Doch einen entscheidenen Punkt gibt es: Die Wohnung würde dem Besitzer eben auch gehören. Er könnte sie vererben und hätte jederzeit Zugriff auf die 100.000 Euro für den Fall, dass er die Wohnung wieder verkaufen möchte.
Das ist bei den meisten privaten Rentenversicherungen nicht so. Zwar kann man zu Rentenbeginn einen Teil der angesparten Summe sich auszahlen lassen.
Doch geschieht dies häufig nur mit hohen Abschlagszahlungen. In der Regel ziehen sich die Versicherungen zwischen 30 bis 40% der einbezahlten Beträge als Kosten ab, also zum Bezahlen der Versicherungs-Konzernstrukturen: Gebäude, Rückversicherungen, Marketing, Versicherungsmakler oder sonstiger Versicherungsvertrieb usw. [2]
Doch ist das nicht bei allen Versicherungen ein solches Desaster: Die DWS bietet beispielsweise eine fondsgebundene Riesterrente an, die der Autor dieses Artikels seit über 10 Jahren hält. In diesem Falle ist die ausgewiesene angesparte Summe tatsächlich höher, als das, was bislang einbezahlt wurde.

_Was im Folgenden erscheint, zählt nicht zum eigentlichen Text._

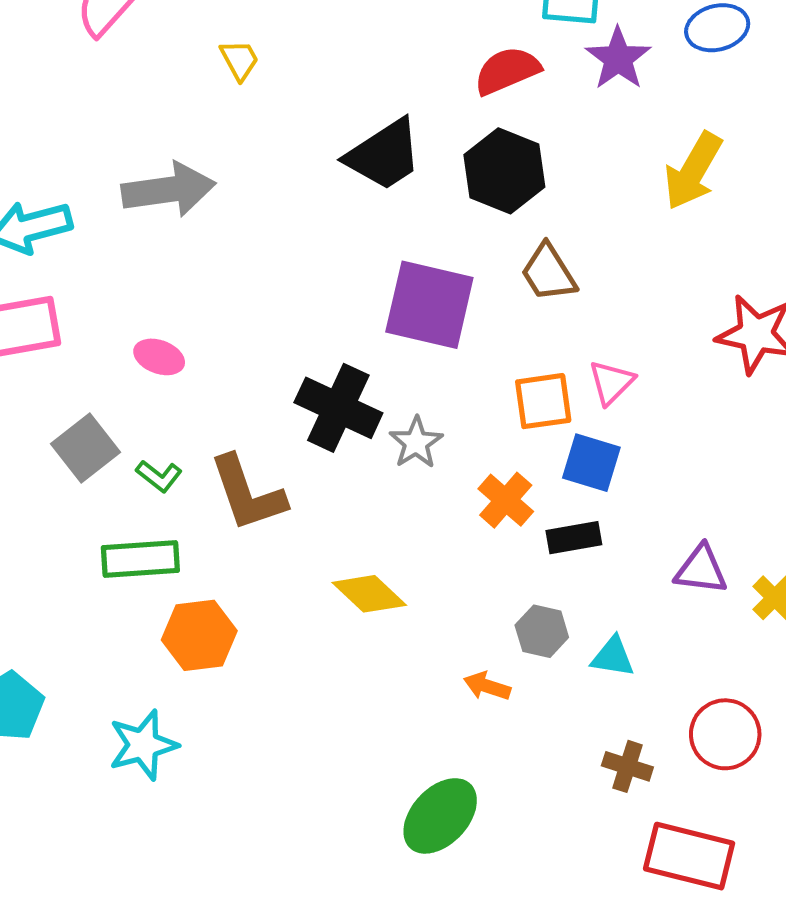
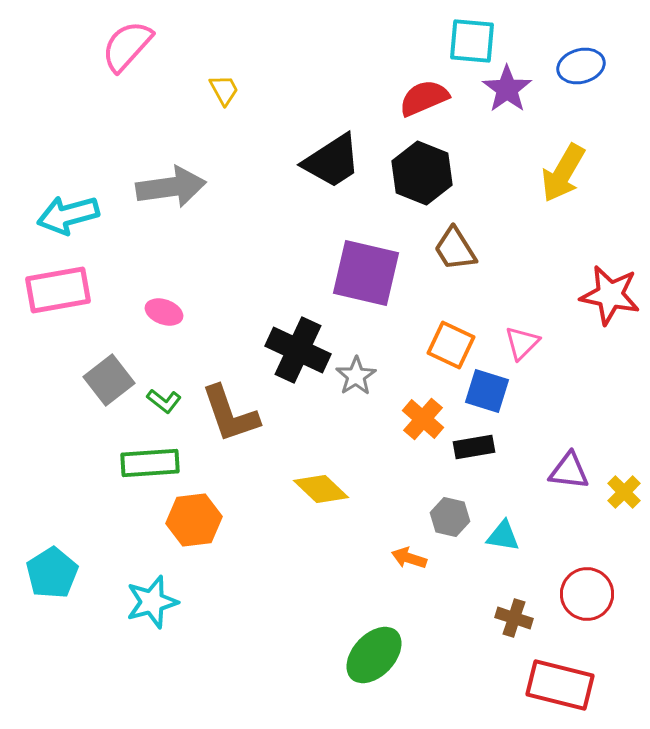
pink triangle: (611, 382) -> (522, 343), moved
orange square: (543, 401) -> (451, 345), turned 33

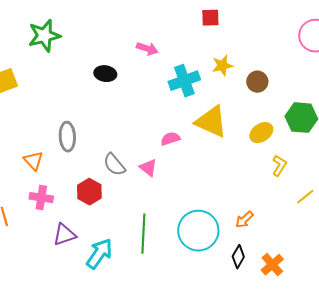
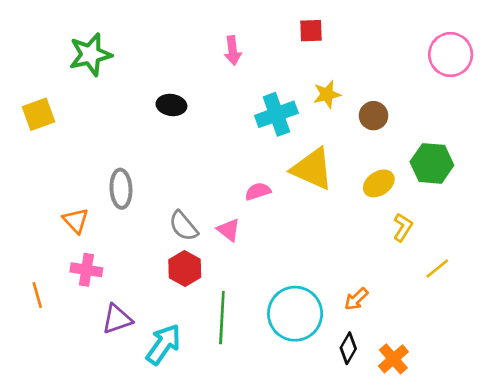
pink arrow: (147, 49) -> (233, 51), moved, turned 65
red hexagon: (89, 192) -> (185, 268), moved

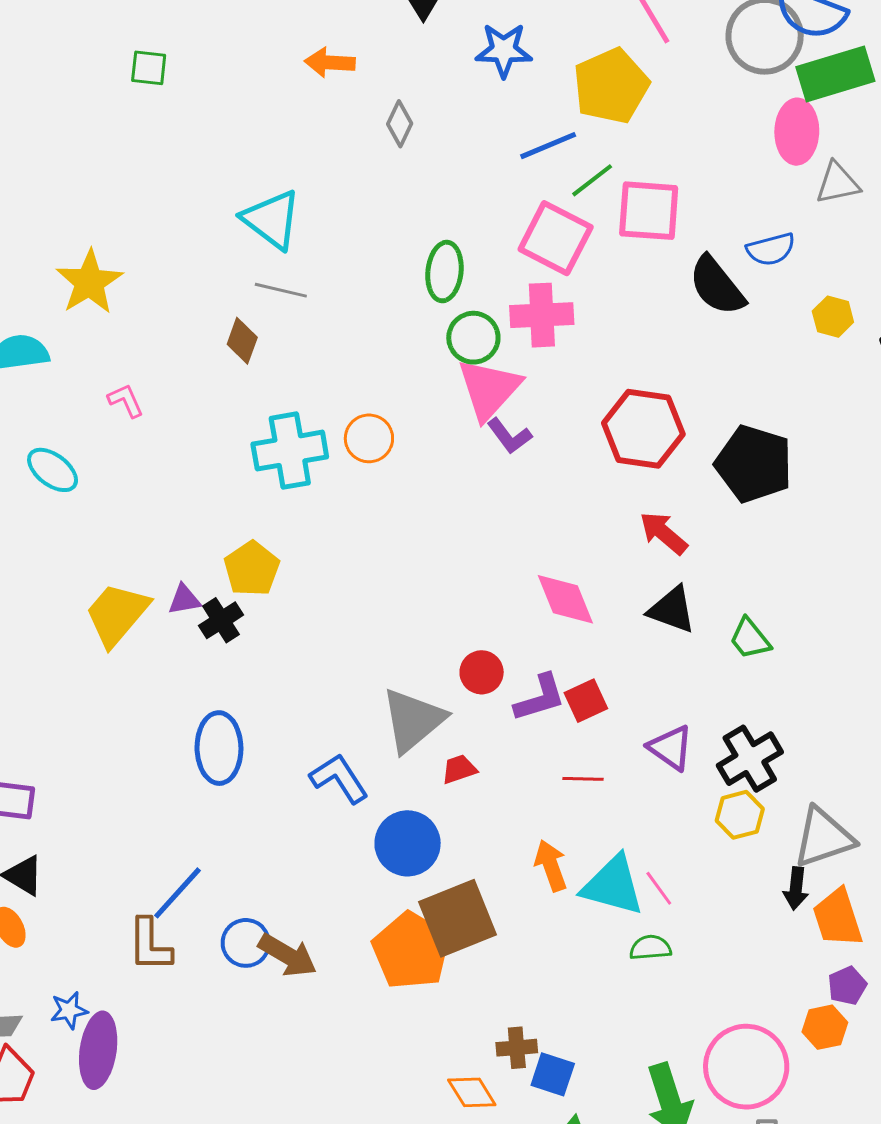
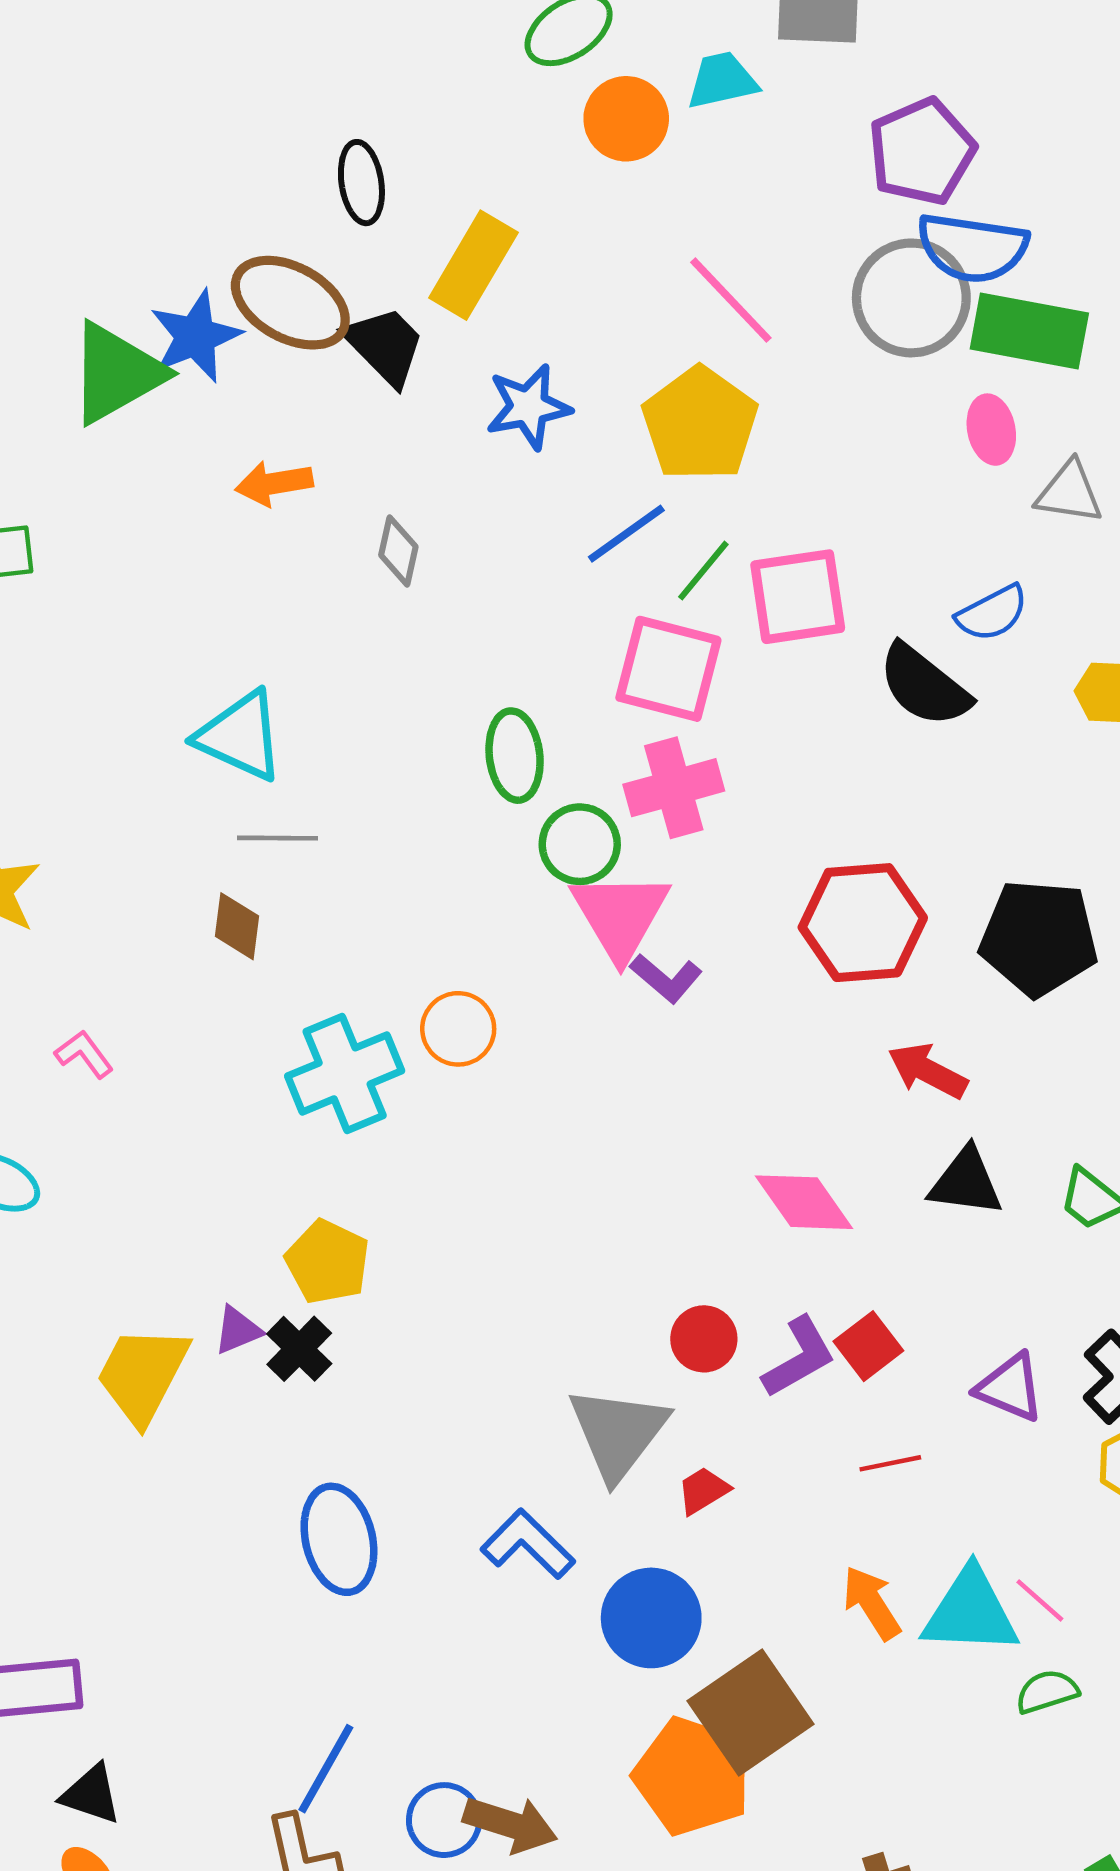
green rectangle: (835, 74) -> (1029, 331), turned 40
pink ellipse: (797, 132) -> (991, 430), size x0.7
gray triangle: (838, 183) -> (1069, 492), turned 33

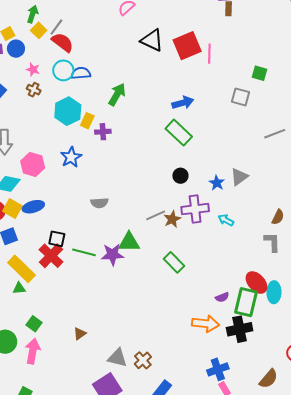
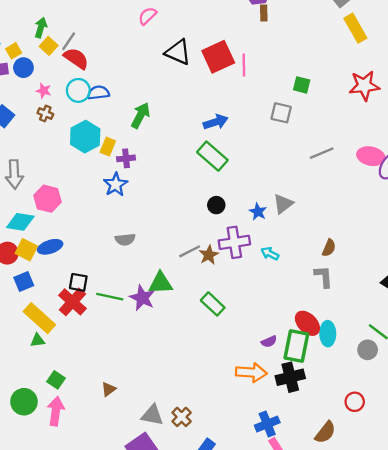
blue star: (71, 157) -> (116, 185), moved
purple star: (112, 255) -> (142, 298), turned 30

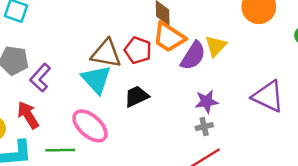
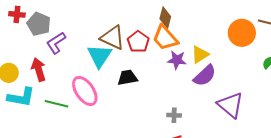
purple semicircle: (193, 56) -> (205, 76), moved
purple star: (207, 101) -> (177, 60), moved

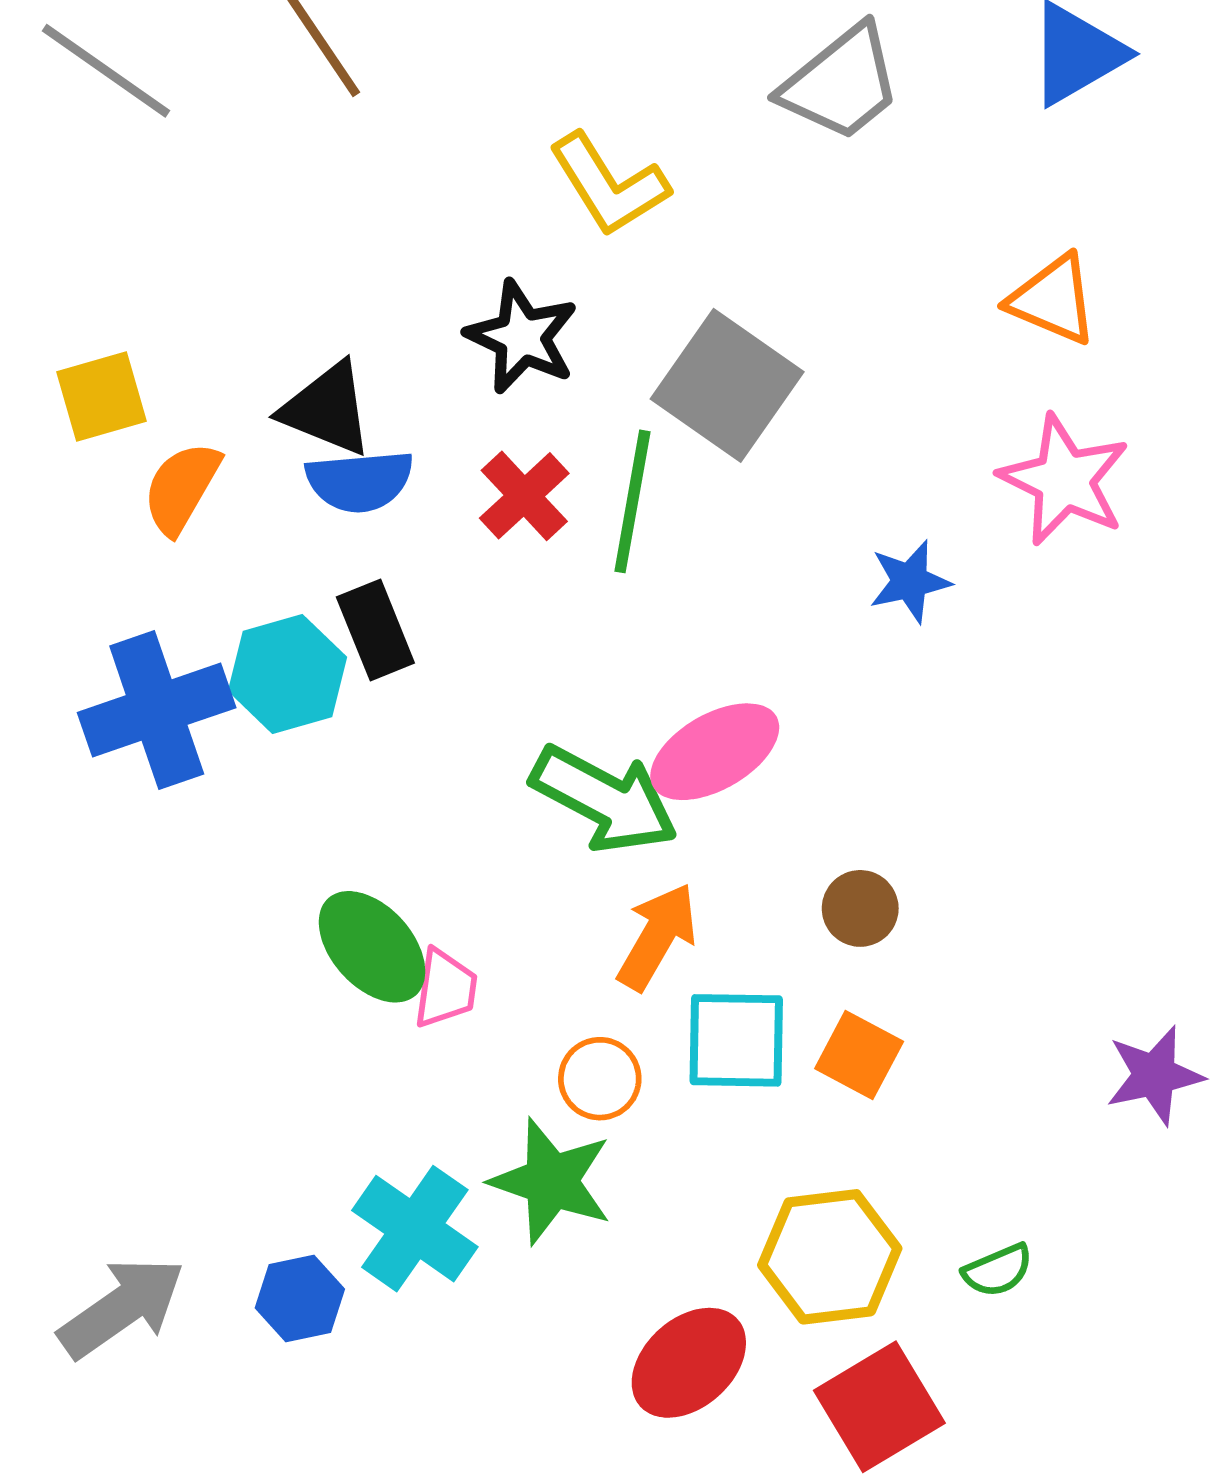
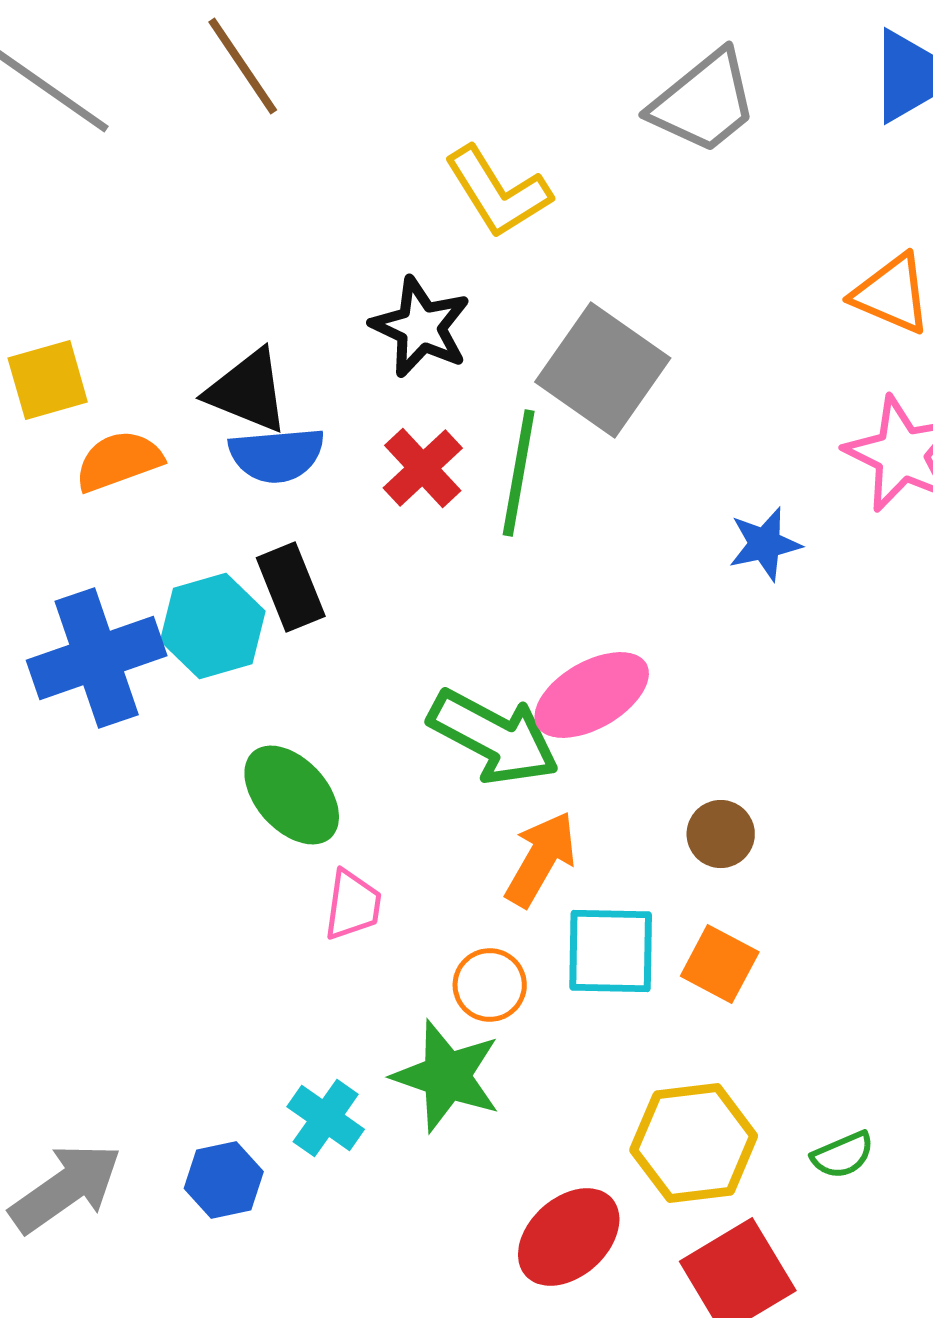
orange semicircle: (182, 488) -> (119, 461), turned 40
green ellipse: (372, 947) -> (292, 795), moved
cyan cross: (415, 1229) -> (326, 1118), size x0.7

Ähnlich sieht es mit einer Betrieblichen Altersvorsorge aus, die der Autor bei der IDEAL Versicherung abgeschlossen hat. Auch hier scheint es nach sechs Jahren Einzahlen so zu sein, dass das Einbezahlte und der Anlagezins von den Kosten bislang nicht aufgefressen wurde. Deshalb:
Den Kopf in den Sand stecken, bringt nichts. Eine private Altersvorsorge ist richtig. Als grobe Faustformel kann man sagen: Ein Drittel staatliche Rente, ein Drittel, falls möglich, über Wohneigentum sichern und ein Drittel am besten über die steuerlich sehr attraktive Betriebliche Altersvorsorge.
Auch die Riester Rente kann Sinn machen – allerdings sollte man hier nicht gleich abschließen, nur weil Riester drauf steht. Zahlreiche Abzocker unter den Versicherungen haben diese Rente massiv beschädigt, ebenso die Rürup-Rente.
Abzocker sind häufig jene Versicherungskonzerne, die ihre Produkte auch in den großen TV-Sendern, selbst in ARD und ZDF, gerne massiv bewerben.
Einzelnachweise
[1] „Die Renten sind nicht sicher„, von Herbert Fromme, in: Süddeutsche Zeitung, Wirtschaftsteil Seite 16 vom 20. Juli 2017. Der Artikel ist ebenso online erschienen. Abgerufen am 23. Juli 2017.
[2] „Wie dubios sind die Versicherer? Kritik: ‚Abzocke bei MLP und Heidelberger Lebensversicherung AG‘ / ‚Von 103.000 Euro Altersvorsorge nur 84.000 übrig’“, von Peter Tauf, in: netz-trends.de vom 23. Oktober 2012. Abgerufen am 23. Juli 2017.
[3] „Rentenformel einfach erklärt: So rechnen Sie aus, wie viel Geld Sie im Alter haben“, von focusonline am 23. März 2014. Abgerufen am 23. Juli 2017.